Cpu cache tester

Notice: Page may contain affiliate links for which we may earn a small commission through services like Amazon Affiliates or Skimlinks.

gtech1

Member
May 27, 2019
79
7
8
After a very long app debugging process, the developpers are 99.9% sure one of my E5-2620v3 cpus have a faulty l1/2/3 cache. I only tested using memtest86+ Pro and it found no errors but I understand that memtest disables all caches and just tests the ram.

Is there an app to test the cpu caches?
 

MBastian

Active Member
Jul 17, 2016
205
59
28
Düsseldorf, Germany
At least with Linux you should see "[Hardware Error]" messages with journald/dmesg. I am not sure how such a thing could happen without other user or kernel processes barfing out once in a while. Windows should have something similar in it's system messages.
With Windoes the cache subtest of the AIDA64 system stability test might help. With Linux you could try the stress-ng suite, it has some cache trashing stuff.

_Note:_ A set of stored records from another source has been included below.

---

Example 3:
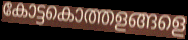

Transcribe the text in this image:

കോട്ടകൊത്തളങ്ങളെ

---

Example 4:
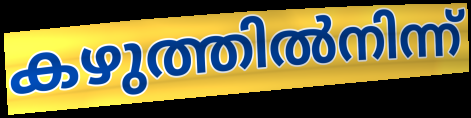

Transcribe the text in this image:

കഴുത്തിൽനിന്ന്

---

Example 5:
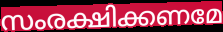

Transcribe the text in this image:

സംരക്ഷിക്കണമേ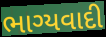
ભાગ્યવાદીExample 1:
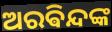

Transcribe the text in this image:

ଅରଵିନ୍ଦଙ୍କ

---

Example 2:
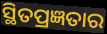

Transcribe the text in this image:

ସ୍ଥିତପ୍ରଜ୍ଞତାର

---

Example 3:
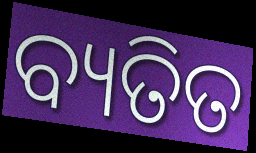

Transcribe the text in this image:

ବ୍ୟତିତ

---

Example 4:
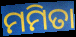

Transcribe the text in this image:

ମମିତା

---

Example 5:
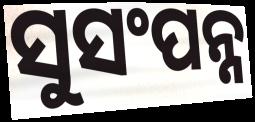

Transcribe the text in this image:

ସୁସଂପନ୍ନ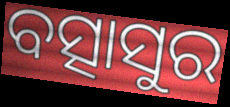
ବତ୍ସାସୁର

Did you clamp the apps process(es) on all CPU cores of one physical chip or just one core? L1/L2 is per core, L3 is per CPU. I suspect you did clamp them on all cores on one CPU. You could try to narrow it down, see if it happens only on one half (be sure either disable HT or select the right siblings) of the cores of one chip or not. If it does the L3 cache is not the culprit.
 
Last edited:

i386

Well-Known Member
Mar 18, 2016
4,245
1,546
113
34
Germany
I think a corrupt cpu cache would cause system crashes and corrupt data all the time...
 

gtech1

Member
May 27, 2019
79
7
8
I think a corrupt cpu cache would cause system crashes and corrupt data all the time...
This server runs only a single app, it's on FreeBSD 12.2. 6 other similar servers with similar hardware specs, also FreeBSD 12.2, same app, run just fine.

The app basically stores files to disk and writes their CRC at the same time.

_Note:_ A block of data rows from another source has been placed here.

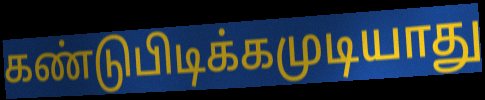
கண்டுபிடிக்கமுடியாது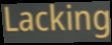
Lacking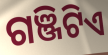
ଗଞ୍ଜିଟିଏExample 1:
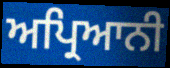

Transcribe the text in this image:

About once per day, an invalid CRC gets calculated. About once per week, the app coredumps.

Coredump analysis by the app developper shows a random memory jump that shouldn't happen, but memory contents is fine. The app just jumps unexpectedly to a random location.

I am replacing the server entirely but I want to be able to test it after I take it off production and identify the issue better.

Before putting it in production I just tested with Memtest86+ pro which showed no errors after 4 passes.
 

cesmith9999

Well-Known Member
Mar 26, 2013
1,421
470
83
A long long time ago when I was at MS working on NT 3.51. We had reports if random crashes on a MVP's server. This is in the mid 90's when cache chips were external to the cpu. As we progressed in the development of 3.51. The crashes were more frequent and more random...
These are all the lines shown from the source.